--- Input records ---
============================================================
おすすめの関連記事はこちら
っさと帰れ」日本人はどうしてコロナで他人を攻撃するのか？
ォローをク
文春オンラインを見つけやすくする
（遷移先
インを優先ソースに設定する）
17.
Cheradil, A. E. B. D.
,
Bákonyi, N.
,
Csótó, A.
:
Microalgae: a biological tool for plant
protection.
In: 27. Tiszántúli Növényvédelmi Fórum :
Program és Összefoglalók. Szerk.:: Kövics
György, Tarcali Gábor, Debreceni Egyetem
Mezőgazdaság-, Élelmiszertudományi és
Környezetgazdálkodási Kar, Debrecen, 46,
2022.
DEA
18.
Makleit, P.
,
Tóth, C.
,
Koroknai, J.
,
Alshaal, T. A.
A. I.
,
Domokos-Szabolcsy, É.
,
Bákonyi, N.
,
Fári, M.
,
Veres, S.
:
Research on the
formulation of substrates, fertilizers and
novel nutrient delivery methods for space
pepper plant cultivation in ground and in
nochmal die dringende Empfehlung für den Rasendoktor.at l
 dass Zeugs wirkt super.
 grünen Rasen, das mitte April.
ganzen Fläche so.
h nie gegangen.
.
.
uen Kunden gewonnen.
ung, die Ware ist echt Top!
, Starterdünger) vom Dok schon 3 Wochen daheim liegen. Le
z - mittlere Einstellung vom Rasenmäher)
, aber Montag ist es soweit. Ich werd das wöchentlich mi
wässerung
============================================================
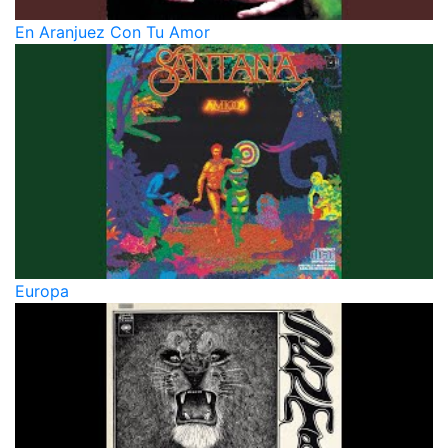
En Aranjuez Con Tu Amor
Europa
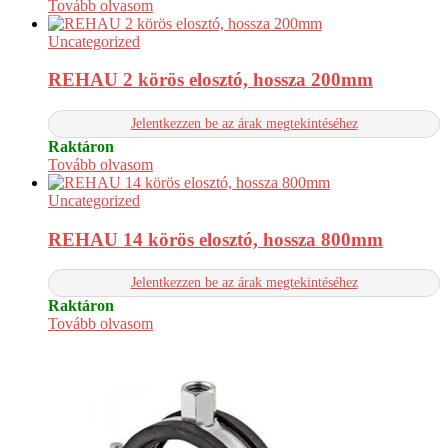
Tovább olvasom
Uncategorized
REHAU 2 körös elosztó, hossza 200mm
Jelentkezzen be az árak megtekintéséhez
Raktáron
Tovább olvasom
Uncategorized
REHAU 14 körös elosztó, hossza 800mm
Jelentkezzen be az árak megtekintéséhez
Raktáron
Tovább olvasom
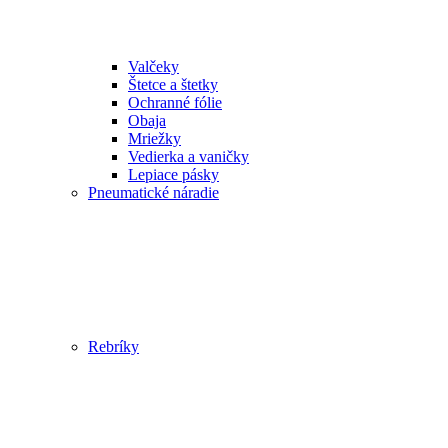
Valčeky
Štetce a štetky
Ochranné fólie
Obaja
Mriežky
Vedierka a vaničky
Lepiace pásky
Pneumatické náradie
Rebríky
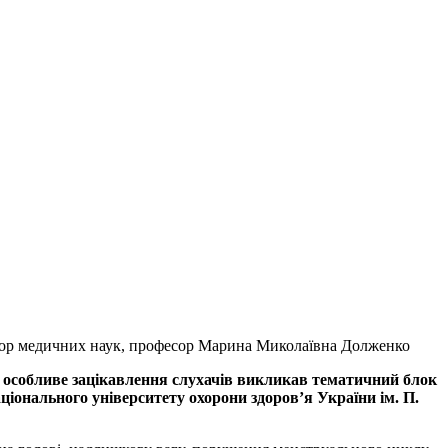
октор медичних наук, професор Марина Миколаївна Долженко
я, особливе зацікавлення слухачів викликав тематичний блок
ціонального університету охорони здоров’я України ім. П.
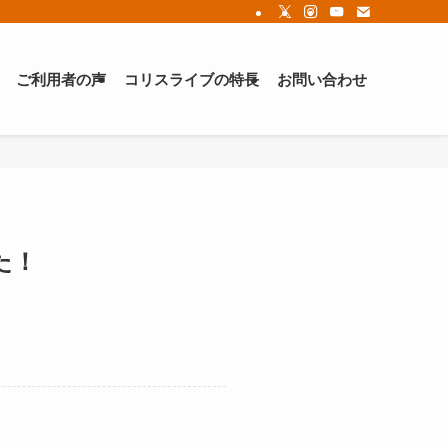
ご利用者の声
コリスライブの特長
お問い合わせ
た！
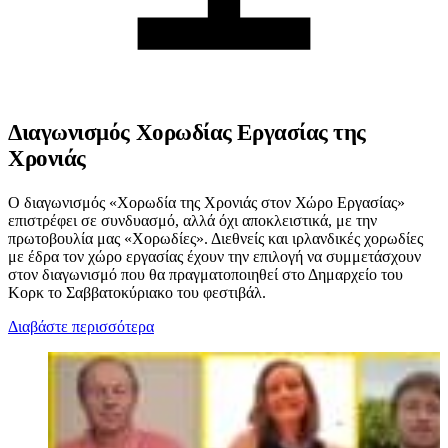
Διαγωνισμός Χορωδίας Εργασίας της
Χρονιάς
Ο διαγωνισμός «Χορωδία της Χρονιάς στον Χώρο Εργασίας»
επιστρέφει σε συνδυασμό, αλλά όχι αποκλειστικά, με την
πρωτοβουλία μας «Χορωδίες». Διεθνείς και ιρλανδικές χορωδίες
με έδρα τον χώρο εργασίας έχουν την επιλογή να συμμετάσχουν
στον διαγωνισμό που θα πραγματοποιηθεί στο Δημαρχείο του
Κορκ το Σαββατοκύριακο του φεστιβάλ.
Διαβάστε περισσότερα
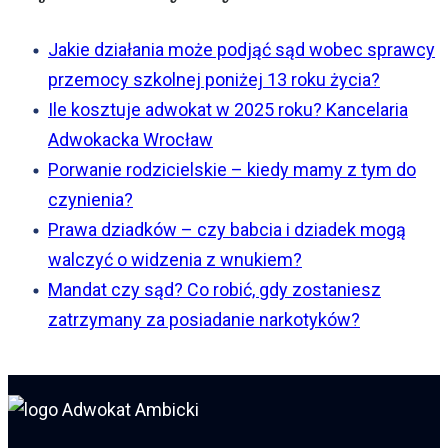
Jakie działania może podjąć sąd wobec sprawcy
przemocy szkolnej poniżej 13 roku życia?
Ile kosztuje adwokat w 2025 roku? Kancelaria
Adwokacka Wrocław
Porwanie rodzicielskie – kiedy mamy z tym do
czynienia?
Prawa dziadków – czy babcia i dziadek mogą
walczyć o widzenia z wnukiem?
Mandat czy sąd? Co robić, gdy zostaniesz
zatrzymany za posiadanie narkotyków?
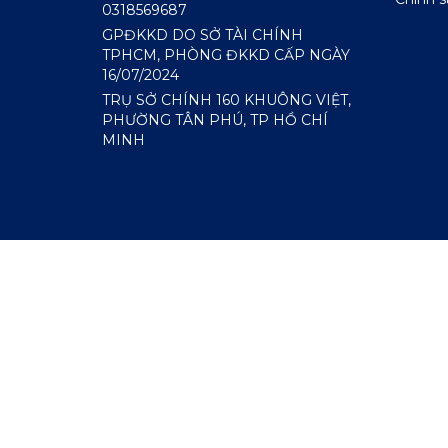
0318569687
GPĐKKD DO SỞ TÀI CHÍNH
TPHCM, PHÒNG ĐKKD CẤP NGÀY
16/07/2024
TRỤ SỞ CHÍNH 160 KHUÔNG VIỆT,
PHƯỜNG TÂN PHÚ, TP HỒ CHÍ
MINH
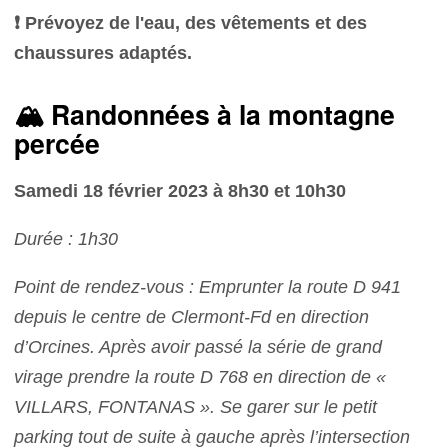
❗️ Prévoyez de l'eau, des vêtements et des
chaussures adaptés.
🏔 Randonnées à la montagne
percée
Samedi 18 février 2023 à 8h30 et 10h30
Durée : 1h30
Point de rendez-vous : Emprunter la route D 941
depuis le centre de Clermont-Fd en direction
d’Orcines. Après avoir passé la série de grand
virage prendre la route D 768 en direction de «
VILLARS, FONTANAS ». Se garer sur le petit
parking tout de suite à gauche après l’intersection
============================================================
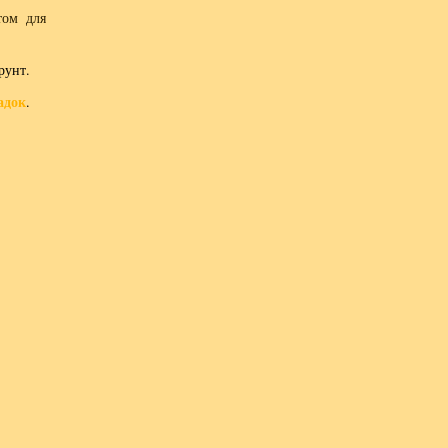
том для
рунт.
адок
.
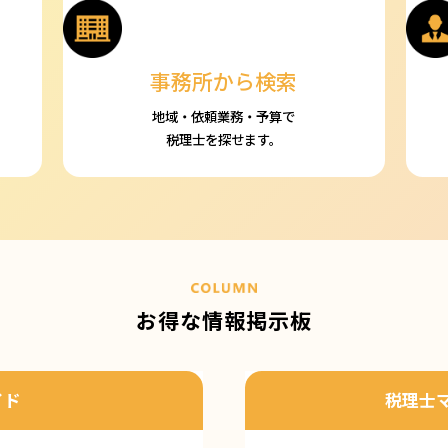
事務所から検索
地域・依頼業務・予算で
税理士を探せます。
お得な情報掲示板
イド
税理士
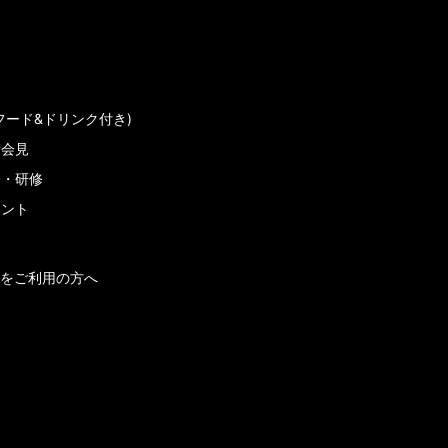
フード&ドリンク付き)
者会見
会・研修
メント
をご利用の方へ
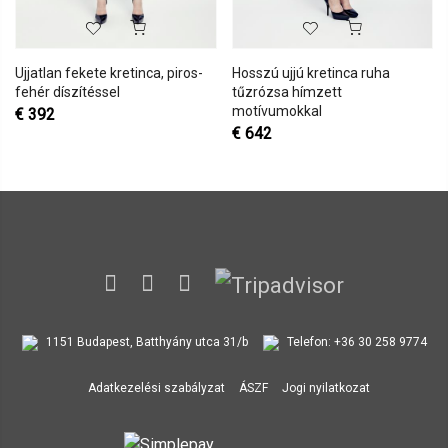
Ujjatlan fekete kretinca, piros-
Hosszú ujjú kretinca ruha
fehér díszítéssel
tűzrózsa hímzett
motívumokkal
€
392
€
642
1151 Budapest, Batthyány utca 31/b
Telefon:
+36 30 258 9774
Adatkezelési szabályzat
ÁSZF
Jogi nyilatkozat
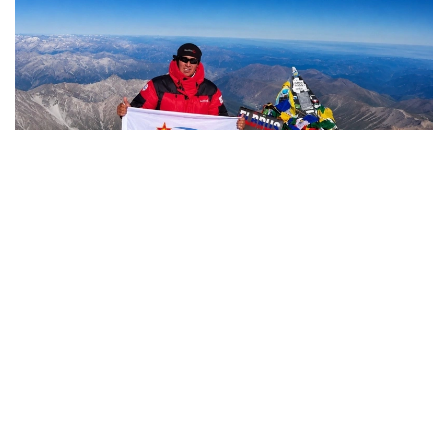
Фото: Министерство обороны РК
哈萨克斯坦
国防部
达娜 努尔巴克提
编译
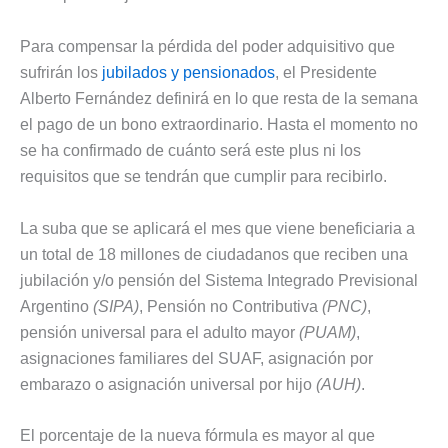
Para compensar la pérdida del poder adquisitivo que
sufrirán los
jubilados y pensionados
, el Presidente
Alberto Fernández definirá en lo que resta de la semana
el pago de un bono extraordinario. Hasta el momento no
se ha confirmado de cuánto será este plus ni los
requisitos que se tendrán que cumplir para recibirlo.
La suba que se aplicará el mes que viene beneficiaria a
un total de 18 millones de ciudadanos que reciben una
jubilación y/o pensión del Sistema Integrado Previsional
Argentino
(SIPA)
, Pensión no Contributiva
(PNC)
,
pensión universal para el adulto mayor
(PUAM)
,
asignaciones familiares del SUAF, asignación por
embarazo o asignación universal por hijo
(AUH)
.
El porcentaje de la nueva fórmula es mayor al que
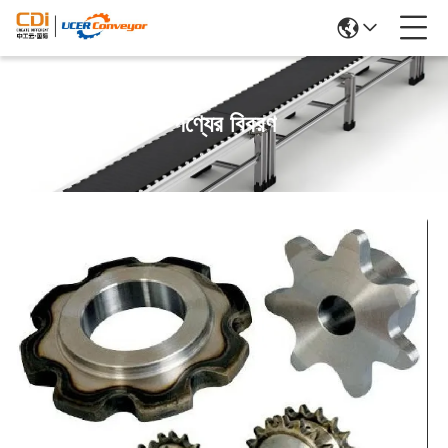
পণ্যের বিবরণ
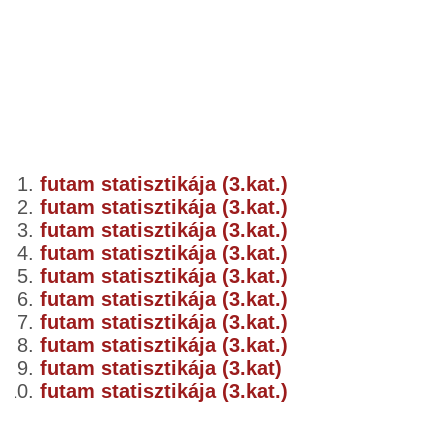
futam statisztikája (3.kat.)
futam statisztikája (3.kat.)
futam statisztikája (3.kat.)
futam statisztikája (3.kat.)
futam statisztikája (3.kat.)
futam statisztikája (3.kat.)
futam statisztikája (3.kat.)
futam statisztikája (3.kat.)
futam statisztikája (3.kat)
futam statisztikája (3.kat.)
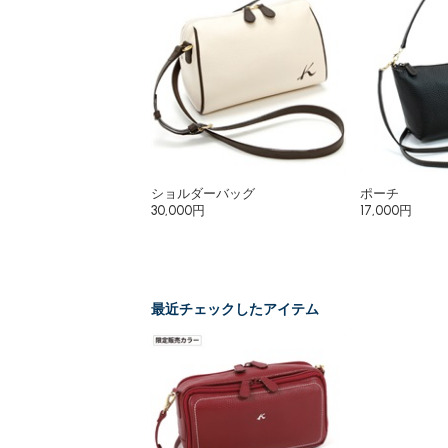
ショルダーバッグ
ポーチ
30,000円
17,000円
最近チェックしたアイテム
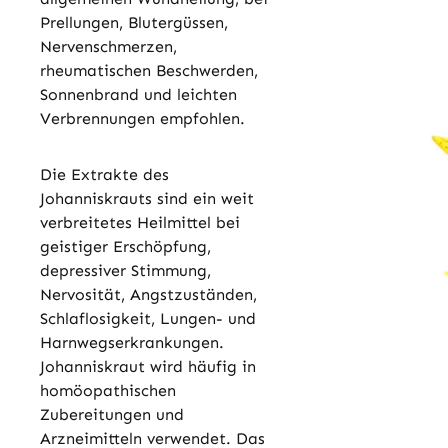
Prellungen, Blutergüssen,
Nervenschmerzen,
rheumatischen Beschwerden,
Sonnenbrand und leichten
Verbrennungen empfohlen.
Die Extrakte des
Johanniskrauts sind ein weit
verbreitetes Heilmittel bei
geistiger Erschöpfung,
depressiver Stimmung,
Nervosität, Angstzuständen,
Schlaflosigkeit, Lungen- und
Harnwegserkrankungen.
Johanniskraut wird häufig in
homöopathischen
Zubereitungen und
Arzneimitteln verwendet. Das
============================================================
Within the material above, find the part that opens with the line containing "se ha confirmado" and closes with the line containing "Harnwegserkrankungen.", and reproduce it exactly without the pictures.

se ha confirmado de cuánto será este plus ni los
requisitos que se tendrán que cumplir para recibirlo.
La suba que se aplicará el mes que viene beneficiaria a
un total de 18 millones de ciudadanos que reciben una
jubilación y/o pensión del Sistema Integrado Previsional
Argentino
(SIPA)
, Pensión no Contributiva
(PNC)
,
pensión universal para el adulto mayor
(PUAM)
,
asignaciones familiares del SUAF, asignación por
embarazo o asignación universal por hijo
(AUH)
.
El porcentaje de la nueva fórmula es mayor al que
পণ্যের বিবরণ
futam statisztikája (3.kat.)
futam statisztikája (3.kat.)
futam statisztikája (3.kat.)
futam statisztikája (3.kat.)
futam statisztikája (3.kat.)
futam statisztikája (3.kat.)
futam statisztikája (3.kat.)
futam statisztikája (3.kat.)
futam statisztikája (3.kat)
futam statisztikája (3.kat.)
ショルダーバッグ
ポーチ
30,000円
17,000円
最近チェックしたアイテム
Prellungen, Blutergüssen,
Nervenschmerzen,
rheumatischen Beschwerden,
Sonnenbrand und leichten
Verbrennungen empfohlen.
Die Extrakte des
Johanniskrauts sind ein weit
verbreitetes Heilmittel bei
geistiger Erschöpfung,
depressiver Stimmung,
Nervosität, Angstzuständen,
Schlaflosigkeit, Lungen- und
Harnwegserkrankungen.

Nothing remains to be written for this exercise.